New York— There’s no stopping the migration of ad dollars from television to nontraditional media, a panel of Madison Avenue executives said Thursday.
Several participants in the “Media Buying Chiefs” panel, sponsored by the International Radio & Television Society Foundation, said that anywhere from 5% to all of their clients’ budgets are now being allocated to nontraditional media.
The ad agency chiefs also voiced concerns about the impact of spiraling oil prices and nose-diving consumer confidence on ad spending.
Charlie Rutman, CEO of MPG North America, said he feared rising oil prices will increase the cost of manufacturing and distribution, prompting a cutback in corporate marketing.
But a good portion of the discussion focused on new options, with several panelists outlining how their clients were dedicating more of their budgets to nontraditional media.
“Ad spending is not flattening out, but we see television in the bigger picture flattening out,” said Tim Spengler, Initiative’s executive vice president and director of national broadcast. “Right now, the increase in dollars is going to other platforms.”
Alternatives include movie theaters, shopping malls and even pizza boxes, according to Bill Koenigsberg, president of Horizon Media.
“At minimum, we are moving right now 10% to 15% of our ad dollars into other nontraditional media,” said Koenigsberg, pointing out that even “bricks-and-mortar” retailers like Ikea and Ace Hardware are now running Internet ads.
“The money follows the consumer,” Rutman agreed, estimating that 5% to 20% of his clients are redirecting their budgets to non-traditional ad outlets. “I actually don’t think it’s a lot. I actually think that this is going to increase.”

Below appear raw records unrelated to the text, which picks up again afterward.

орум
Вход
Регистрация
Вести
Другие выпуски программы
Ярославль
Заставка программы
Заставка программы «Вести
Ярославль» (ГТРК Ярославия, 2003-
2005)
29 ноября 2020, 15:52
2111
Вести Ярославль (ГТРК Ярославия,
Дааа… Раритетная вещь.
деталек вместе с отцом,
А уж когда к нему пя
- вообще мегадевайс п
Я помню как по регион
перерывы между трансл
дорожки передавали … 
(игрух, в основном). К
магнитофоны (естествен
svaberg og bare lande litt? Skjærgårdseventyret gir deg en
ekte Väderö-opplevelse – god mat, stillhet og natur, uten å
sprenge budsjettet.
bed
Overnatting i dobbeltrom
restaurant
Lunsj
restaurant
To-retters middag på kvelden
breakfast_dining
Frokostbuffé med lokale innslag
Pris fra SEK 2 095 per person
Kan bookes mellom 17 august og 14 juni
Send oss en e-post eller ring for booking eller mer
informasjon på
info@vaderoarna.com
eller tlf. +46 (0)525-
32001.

Donna Speciale, president of U.S. broadcast for MediaVest, said spending on non-traditional media varies “brand by brand.” In some cases, advertisers with products aimed at young consumers are earmarking all their budgets to nontraditional media.
Moderator Tom Wolzien, of Wolzien LLC, asked about Comcast Spotlight’s highly targeted ad options. Spengler said he liked the technology, but complained about cost.
As for new-media options, Rutman was bullish on wireless and cellular, saying that’s “the next big explosion.”
Koenigsberg didn’t see it that way: “I think the upside is much bigger on the VOD and [digital video recorder] side,” with “a huge potential there down the road.”
Speciale warned against annoying consumers with ads on platforms where people don’t want to be interrupted.